Given text:
▼
New Research Affirms the Overwhelming Benefits of Outdoor Experiences for Girls

Moving at the "speed of girls," Girl Scouts brings the camp experience into the twenty-first century

Related Media

Girls Enjoying a Camp Fire

ALBANY, NY (06/17/2014)(readMedia)-- According to a new study by the Girl Scout Research Institute (GSRI), More Than S'mores (2014), girls benefit immensely from time spent outdoors. Girls who regularly spend time outdoors eclipse their peers who spend less time outdoors in environmental stewardship, more readily seek challenges, and are better problem solvers-all important traits in twenty-first century leadership.

Outdoor experiences are also particularly beneficial to girls of comparatively low socioeconomic status (SES). More Than S'mores finds that lower-SES girls who have regular outdoor exposure through Girl Scouts are likely to credit Girl Scouts with helping them become leaders.

"In this study, we expected to see that girls were having fun in the outdoors," says Dr. Kallen Tsikalas, lead researcher on the study. However, we were surprised by just how much they appreciated having opportunities to take on challenges and build skills in a socially supportive environment. Girls really want to feel like they are accomplishing something and growing as a person, and the outdoors is perfect place for them to do this."

As noted, girls learn environmental stewardship through outdoor experiences. Girl Scouts are twice as likely as non–Girl Scouts to say they take action to protect the environment (51 percent versus 23 percent) and that they've had a personal experience in nature that has made them appreciate it more (49 percent versus 29 percent).

"I still have wonderful memories of the time I spent at Girl Scout camp when I was a girl. From learning to paddle a canoe to telling ghost stories around the campfire at night, I had an incredible experience," said Mary Buszuwski, CEO of the Girl Scouts of Northeastern New York. "And, it is still true today. We know from the research that two-thirds of the girls who participate in an outdoor experience through Girl Scouts report higher enjoyment."
▲
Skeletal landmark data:
▼
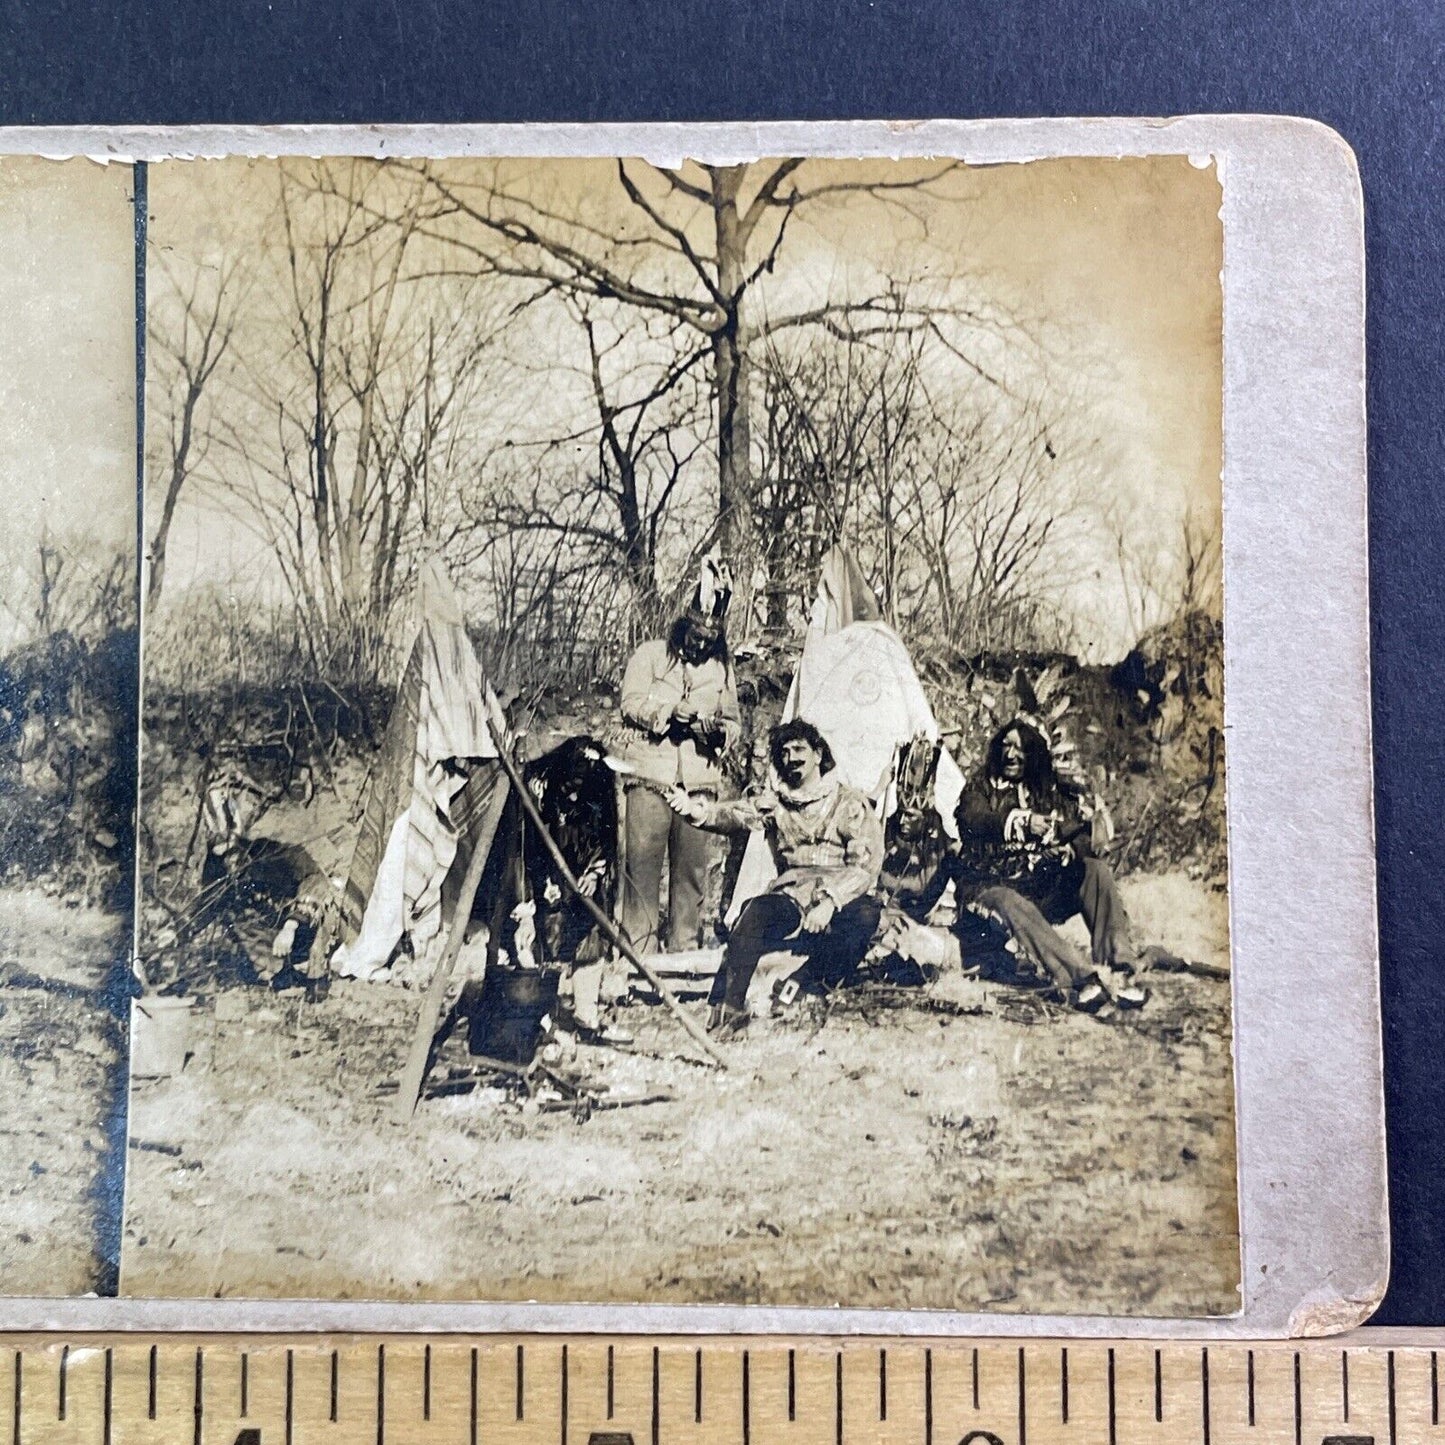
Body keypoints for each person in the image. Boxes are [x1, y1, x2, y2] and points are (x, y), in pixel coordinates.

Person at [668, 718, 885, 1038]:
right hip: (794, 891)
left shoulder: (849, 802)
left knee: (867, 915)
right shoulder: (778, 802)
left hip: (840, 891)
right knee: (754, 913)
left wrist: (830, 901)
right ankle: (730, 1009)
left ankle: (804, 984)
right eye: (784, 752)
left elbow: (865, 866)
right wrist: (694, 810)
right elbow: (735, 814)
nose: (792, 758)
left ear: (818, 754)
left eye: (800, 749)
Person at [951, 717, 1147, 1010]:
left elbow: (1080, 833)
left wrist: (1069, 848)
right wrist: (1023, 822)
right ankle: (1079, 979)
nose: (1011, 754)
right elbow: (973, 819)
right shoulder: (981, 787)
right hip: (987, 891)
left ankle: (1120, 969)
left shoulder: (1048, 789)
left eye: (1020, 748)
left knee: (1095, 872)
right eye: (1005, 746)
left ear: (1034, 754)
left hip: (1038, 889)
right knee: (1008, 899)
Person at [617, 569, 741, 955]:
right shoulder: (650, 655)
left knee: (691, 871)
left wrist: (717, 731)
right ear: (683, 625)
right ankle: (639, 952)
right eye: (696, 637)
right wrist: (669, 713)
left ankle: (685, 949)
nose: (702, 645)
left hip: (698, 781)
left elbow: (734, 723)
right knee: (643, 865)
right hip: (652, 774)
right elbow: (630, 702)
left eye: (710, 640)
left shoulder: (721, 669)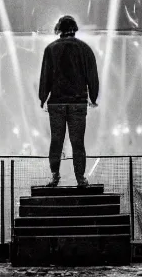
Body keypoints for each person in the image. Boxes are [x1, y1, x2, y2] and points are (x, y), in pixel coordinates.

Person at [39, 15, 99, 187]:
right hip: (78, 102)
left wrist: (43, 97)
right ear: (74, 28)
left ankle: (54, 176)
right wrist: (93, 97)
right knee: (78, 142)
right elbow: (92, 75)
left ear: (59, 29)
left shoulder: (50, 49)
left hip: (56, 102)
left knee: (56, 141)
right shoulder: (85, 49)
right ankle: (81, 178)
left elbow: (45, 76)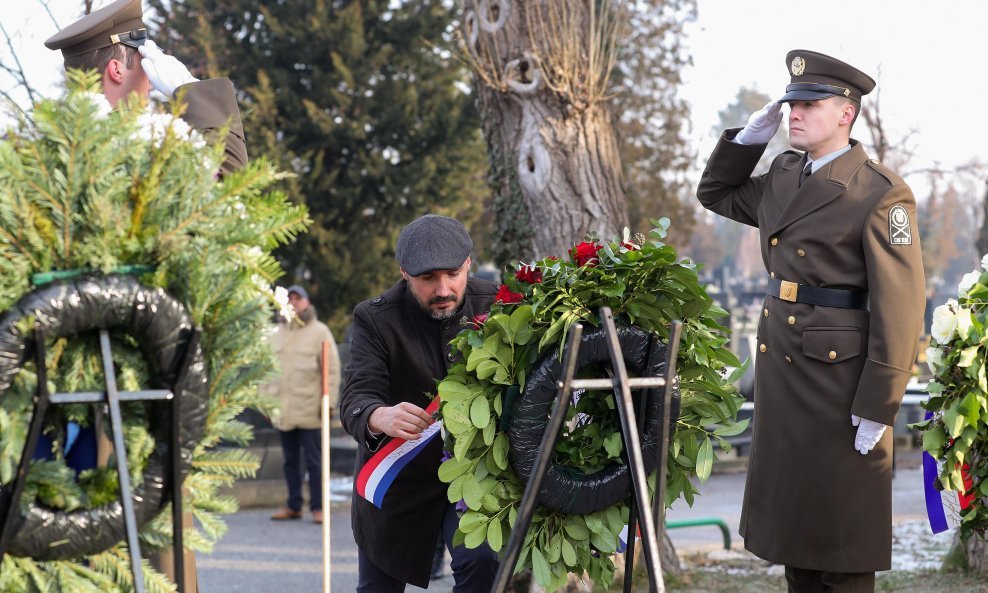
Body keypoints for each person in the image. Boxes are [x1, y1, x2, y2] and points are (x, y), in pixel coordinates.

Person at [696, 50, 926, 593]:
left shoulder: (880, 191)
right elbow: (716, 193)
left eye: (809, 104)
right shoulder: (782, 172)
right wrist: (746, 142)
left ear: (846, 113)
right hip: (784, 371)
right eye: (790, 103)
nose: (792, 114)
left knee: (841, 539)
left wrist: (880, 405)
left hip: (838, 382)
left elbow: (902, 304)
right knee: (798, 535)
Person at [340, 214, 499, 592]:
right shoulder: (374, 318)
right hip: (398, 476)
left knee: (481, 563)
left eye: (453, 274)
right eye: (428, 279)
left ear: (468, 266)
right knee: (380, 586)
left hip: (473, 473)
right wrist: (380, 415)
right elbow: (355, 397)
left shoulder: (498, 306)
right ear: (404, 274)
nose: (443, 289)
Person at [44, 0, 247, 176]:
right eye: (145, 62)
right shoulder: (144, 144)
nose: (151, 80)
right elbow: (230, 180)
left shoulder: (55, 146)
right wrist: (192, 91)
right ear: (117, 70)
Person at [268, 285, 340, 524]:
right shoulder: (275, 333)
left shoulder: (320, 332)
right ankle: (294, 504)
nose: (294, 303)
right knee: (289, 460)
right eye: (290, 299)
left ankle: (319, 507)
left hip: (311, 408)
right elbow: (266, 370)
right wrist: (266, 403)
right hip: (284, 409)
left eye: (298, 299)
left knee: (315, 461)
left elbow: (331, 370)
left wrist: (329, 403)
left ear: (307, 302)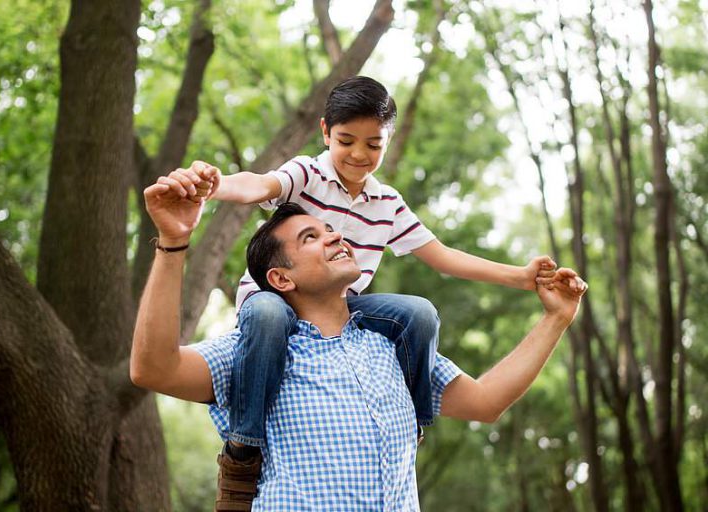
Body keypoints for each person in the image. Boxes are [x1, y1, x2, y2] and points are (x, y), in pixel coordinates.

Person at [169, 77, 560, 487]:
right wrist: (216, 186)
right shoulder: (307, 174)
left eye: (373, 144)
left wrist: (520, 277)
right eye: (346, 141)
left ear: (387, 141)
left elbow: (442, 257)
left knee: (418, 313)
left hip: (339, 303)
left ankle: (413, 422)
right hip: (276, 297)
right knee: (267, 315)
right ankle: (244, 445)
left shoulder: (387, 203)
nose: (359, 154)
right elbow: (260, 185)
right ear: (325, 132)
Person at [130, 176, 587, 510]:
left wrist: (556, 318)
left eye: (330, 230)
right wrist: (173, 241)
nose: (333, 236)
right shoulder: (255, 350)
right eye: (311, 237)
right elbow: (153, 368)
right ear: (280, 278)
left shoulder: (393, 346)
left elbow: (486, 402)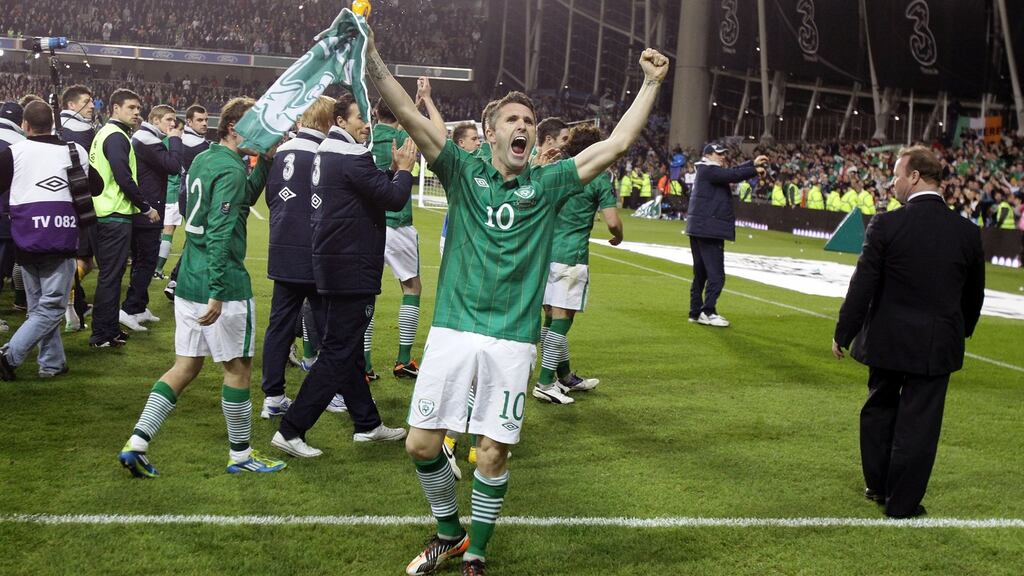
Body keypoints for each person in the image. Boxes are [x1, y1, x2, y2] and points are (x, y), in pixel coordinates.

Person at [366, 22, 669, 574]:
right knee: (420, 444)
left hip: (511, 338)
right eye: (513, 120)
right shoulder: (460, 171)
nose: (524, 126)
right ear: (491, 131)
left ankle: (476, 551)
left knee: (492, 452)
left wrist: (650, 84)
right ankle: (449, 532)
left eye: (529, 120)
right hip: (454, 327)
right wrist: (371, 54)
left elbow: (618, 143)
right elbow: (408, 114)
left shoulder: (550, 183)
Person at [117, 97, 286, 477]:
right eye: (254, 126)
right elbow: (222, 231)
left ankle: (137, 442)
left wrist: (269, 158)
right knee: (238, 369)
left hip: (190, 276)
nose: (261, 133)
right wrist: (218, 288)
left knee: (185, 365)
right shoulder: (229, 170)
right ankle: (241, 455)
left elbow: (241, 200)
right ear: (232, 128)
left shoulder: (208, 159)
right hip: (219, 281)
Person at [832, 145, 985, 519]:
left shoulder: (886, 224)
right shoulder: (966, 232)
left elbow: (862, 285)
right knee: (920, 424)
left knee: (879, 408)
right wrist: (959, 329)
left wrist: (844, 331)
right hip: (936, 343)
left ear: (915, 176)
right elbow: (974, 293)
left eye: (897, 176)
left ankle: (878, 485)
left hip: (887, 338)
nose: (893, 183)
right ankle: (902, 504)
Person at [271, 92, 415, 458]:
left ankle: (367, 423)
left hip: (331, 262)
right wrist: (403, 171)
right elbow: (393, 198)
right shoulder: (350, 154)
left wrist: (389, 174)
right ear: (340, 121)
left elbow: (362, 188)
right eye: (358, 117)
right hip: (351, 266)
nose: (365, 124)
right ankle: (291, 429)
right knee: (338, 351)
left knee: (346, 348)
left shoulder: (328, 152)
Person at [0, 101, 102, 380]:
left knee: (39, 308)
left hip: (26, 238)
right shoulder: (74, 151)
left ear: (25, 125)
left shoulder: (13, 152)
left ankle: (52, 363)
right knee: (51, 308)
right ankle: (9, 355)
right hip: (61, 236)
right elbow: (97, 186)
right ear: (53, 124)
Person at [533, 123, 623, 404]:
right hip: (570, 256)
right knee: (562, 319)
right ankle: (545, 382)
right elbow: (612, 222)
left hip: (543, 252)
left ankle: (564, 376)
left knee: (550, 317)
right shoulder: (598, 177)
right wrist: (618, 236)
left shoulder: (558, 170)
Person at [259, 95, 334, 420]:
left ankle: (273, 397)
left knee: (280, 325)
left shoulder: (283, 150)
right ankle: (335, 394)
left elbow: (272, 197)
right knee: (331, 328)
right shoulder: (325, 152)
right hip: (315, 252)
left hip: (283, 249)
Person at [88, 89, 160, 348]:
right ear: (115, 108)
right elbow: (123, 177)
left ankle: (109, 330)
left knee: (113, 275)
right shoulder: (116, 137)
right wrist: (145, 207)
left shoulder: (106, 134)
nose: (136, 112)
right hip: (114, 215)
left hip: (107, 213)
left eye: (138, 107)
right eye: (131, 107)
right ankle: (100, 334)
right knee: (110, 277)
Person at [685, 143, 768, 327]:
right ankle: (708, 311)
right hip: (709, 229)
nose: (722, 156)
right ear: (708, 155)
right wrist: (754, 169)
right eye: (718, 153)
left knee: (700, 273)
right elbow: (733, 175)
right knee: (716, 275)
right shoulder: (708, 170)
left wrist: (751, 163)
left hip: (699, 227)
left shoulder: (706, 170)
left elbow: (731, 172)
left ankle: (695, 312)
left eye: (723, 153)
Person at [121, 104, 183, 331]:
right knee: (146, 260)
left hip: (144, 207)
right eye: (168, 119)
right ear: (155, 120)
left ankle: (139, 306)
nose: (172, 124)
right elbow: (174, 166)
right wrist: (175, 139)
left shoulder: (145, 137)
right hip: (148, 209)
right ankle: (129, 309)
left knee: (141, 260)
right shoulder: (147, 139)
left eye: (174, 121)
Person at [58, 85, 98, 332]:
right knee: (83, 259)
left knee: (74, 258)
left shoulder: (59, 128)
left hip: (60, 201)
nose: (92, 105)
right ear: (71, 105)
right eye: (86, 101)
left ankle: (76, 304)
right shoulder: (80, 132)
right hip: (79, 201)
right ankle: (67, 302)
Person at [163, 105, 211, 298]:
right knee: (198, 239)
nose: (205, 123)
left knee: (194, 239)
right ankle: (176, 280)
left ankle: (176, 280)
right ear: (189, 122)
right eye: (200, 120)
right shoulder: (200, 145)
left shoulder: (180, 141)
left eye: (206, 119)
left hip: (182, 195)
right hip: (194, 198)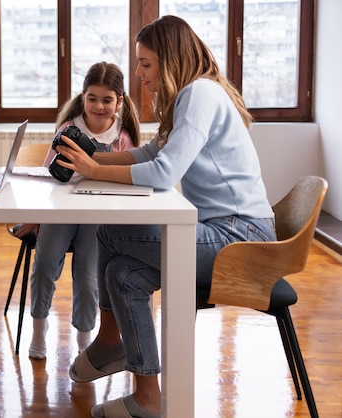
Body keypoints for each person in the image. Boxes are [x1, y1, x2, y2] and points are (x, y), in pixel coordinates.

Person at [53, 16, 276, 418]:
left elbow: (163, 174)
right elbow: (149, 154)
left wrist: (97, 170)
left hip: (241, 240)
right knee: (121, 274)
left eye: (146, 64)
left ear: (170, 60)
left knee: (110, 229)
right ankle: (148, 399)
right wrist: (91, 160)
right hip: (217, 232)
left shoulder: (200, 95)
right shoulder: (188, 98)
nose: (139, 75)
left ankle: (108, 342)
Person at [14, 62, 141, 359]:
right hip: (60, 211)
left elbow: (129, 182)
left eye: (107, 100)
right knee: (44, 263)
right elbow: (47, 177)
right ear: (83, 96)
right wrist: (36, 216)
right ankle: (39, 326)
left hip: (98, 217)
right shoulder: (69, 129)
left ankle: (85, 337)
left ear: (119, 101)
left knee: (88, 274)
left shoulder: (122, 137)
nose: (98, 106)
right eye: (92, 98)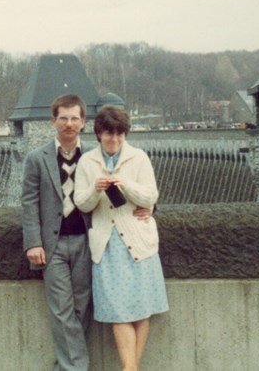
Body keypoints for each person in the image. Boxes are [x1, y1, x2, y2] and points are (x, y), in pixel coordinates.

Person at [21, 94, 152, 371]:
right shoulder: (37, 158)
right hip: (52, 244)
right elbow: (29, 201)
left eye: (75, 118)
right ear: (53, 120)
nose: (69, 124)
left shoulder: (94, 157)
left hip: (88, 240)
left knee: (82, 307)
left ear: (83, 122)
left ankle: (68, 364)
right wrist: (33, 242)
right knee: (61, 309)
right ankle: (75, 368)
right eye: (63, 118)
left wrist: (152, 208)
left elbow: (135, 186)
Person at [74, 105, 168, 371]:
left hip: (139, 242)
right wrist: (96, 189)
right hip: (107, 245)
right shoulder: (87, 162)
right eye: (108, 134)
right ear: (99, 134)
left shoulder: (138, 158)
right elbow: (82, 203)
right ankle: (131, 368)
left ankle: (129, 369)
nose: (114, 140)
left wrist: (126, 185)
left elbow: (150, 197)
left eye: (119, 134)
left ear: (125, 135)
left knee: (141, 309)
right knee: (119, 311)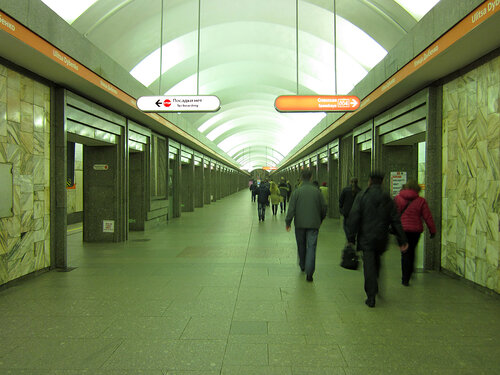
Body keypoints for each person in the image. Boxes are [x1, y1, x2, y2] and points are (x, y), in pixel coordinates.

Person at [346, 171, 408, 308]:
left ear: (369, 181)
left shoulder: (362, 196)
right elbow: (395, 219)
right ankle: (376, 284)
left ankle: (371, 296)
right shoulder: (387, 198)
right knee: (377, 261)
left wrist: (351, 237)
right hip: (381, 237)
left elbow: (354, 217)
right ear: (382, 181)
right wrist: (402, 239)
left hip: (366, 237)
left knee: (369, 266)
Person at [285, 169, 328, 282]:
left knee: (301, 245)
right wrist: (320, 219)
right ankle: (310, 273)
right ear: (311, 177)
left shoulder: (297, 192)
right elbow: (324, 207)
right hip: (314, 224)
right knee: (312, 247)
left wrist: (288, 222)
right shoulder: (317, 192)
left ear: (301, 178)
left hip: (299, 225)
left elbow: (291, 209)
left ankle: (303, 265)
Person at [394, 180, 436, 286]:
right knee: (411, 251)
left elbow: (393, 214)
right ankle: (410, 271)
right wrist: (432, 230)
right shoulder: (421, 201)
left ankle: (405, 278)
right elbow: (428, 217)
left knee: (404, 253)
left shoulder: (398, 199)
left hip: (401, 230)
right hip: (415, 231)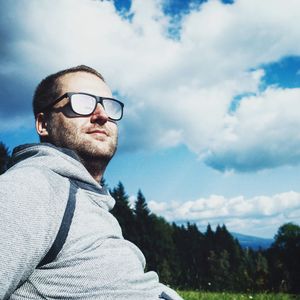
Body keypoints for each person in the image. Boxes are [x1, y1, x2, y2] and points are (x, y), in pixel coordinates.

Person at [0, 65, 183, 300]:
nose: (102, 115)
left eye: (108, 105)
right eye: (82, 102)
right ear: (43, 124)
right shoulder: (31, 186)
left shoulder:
▲
Exercise instructions:
**A.** Reproduce verbatim the passage of the article on outdoor experiences for girls from "Girls Enjoying a" up to and including "twenty-first century leadership.".
**B.** Carry the article on the Girl Scouts outdoor study forward from the point where it stops.

Answers in order:
**A.**
Girls Enjoying a Camp Fire

ALBANY, NY (06/17/2014)(readMedia)-- According to a new study by the Girl Scout Research Institute (GSRI), More Than S'mores (2014), girls benefit immensely from time spent outdoors. Girls who regularly spend time outdoors eclipse their peers who spend less time outdoors in environmental stewardship, more readily seek challenges, and are better problem solvers-all important traits in twenty-first century leadership.

**B.**
Girl Scout camp is a tradition central to Girl Scouts since 1912 and is still available to girls living in the 15 counties served by Girl Scouts of Northeastern New York thru 3 day camps (Is-Sho-Da in East Greenbush, Woodhaven in Galway, and Tapawingo in Beekmantown), and 2 overnight camps (Hidden Lake near Lake George and Lake Clear 20 miles west of Lake Placid). Today's camp programs are highly evolved, matching the interests of twenty-first-century girls. Girl Scouts moves at the speed of girls, which is evident in its wide range of camp offerings-everything from STEM camp and scuba camp to traditional kayaking/canoeing or art & cooking. Girl Scouts is committed to pursuing its mission through the camp experience, offering an astounding array of innovative, fun, and memorable camp activities that allow girls to build courage, confidence, and character, and make the world a better place.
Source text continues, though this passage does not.